[Record excerpts — start]

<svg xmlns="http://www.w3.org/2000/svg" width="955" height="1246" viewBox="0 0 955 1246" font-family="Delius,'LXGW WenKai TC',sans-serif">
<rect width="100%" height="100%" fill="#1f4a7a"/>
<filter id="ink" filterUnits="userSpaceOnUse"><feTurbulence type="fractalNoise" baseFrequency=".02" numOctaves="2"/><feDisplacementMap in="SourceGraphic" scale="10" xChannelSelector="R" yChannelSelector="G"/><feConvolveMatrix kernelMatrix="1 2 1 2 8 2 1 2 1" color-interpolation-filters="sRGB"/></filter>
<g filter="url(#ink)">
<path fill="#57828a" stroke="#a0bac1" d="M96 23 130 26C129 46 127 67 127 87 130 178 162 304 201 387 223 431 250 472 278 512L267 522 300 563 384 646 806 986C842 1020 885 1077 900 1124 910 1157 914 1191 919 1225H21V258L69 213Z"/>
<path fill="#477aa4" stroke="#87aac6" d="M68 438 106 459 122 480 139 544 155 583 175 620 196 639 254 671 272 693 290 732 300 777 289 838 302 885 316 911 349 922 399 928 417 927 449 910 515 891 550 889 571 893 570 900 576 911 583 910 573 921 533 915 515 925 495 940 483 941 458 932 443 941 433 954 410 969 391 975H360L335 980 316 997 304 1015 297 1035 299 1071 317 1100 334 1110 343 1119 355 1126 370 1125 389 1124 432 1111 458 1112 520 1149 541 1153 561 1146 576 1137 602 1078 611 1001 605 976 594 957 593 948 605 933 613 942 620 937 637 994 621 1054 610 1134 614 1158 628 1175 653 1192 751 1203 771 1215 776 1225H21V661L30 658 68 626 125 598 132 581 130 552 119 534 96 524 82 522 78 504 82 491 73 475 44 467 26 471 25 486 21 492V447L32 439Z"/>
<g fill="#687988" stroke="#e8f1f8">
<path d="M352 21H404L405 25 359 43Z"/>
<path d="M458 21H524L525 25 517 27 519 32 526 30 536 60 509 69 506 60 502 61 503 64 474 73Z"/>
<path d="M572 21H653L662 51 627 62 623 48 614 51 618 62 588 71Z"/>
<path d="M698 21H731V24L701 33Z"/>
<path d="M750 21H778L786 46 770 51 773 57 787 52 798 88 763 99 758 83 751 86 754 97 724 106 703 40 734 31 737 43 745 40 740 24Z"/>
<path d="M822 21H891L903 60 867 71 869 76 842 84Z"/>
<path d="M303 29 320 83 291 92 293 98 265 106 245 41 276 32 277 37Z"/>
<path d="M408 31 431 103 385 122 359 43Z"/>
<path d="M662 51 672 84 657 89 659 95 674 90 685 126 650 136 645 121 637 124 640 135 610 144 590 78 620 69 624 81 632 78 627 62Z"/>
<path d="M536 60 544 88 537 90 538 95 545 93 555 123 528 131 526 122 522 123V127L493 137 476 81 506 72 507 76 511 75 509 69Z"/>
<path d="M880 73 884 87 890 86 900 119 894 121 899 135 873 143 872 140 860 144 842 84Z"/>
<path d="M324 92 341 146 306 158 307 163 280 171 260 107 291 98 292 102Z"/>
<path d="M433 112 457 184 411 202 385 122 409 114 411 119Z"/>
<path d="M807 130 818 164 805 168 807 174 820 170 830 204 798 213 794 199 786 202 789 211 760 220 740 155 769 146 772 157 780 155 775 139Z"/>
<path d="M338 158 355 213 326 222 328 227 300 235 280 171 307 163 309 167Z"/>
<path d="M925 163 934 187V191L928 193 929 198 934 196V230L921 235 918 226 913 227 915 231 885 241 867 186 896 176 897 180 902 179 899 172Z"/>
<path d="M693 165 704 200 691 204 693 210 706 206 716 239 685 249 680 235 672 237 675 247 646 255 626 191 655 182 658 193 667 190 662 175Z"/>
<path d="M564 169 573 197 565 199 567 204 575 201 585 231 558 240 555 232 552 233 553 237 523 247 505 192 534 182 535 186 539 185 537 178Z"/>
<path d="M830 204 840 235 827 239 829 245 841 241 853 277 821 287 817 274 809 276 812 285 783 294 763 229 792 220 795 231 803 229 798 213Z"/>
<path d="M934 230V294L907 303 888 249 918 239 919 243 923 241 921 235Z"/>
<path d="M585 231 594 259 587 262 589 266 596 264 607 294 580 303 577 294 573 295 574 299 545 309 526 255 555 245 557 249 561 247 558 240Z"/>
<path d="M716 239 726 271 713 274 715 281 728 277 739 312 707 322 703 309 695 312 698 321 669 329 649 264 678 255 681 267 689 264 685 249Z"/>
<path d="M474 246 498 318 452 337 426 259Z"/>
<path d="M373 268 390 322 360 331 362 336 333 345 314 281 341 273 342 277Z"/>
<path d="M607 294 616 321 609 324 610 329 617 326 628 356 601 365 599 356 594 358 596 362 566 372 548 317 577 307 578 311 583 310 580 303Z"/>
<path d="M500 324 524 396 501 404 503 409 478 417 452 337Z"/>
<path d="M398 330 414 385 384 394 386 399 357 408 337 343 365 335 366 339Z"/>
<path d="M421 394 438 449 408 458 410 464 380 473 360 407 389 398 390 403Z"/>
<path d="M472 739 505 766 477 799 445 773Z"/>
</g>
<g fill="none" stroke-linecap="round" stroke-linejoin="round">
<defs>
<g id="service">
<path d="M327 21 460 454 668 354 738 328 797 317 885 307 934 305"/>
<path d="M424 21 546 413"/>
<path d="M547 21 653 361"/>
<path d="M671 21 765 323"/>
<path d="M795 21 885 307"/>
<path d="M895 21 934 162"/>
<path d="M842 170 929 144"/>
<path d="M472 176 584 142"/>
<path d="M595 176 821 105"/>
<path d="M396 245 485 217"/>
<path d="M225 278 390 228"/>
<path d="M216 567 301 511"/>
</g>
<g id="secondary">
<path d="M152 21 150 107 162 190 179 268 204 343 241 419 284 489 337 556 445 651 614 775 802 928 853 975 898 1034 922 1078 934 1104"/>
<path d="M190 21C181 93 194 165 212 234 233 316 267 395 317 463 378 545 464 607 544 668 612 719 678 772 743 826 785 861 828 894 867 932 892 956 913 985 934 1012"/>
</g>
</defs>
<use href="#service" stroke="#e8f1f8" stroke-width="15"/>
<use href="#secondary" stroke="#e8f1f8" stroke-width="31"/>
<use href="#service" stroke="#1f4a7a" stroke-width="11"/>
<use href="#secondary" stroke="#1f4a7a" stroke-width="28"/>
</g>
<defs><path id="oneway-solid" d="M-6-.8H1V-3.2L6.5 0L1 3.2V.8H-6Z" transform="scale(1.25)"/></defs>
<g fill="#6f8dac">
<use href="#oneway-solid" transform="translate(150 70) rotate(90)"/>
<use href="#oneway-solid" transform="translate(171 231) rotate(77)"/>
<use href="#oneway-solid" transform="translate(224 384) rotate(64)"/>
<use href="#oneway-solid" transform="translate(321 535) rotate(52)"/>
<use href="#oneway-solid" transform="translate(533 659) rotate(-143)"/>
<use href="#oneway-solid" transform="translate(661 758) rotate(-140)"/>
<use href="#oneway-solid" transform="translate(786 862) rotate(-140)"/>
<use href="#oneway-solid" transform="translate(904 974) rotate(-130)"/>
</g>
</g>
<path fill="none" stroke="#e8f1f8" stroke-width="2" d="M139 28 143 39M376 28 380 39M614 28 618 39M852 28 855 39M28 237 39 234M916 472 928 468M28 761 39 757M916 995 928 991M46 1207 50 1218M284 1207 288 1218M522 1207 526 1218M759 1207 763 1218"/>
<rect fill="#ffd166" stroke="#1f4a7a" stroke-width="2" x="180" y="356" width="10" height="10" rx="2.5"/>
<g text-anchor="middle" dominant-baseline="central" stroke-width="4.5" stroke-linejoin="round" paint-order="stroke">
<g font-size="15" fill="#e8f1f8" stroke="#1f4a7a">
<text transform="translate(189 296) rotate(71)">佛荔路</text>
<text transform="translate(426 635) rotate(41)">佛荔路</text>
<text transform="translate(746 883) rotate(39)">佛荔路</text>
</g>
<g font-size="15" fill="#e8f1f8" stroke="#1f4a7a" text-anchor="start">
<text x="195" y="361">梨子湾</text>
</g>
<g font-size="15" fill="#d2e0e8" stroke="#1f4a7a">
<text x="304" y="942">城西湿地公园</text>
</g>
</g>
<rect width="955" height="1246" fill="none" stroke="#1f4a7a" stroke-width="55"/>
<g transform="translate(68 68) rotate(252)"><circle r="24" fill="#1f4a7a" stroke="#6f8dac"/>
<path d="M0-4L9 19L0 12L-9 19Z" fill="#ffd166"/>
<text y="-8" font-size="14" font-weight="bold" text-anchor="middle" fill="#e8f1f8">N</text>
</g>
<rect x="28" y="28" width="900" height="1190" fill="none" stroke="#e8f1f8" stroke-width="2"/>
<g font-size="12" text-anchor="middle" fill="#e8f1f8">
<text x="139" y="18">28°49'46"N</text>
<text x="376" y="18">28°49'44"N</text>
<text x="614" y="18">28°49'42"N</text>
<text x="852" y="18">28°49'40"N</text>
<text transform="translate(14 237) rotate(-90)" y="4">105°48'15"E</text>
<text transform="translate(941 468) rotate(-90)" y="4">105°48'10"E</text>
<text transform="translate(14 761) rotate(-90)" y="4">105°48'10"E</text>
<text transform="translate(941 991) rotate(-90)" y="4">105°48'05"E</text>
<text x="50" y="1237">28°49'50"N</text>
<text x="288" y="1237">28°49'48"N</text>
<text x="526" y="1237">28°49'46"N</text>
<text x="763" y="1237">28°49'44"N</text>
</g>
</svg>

[Record excerpts — finish]

→ Problem to work on: Line tally for "anchor": say how many lines of the records above contain it, and give nothing but the number.

→ Output for this task: 4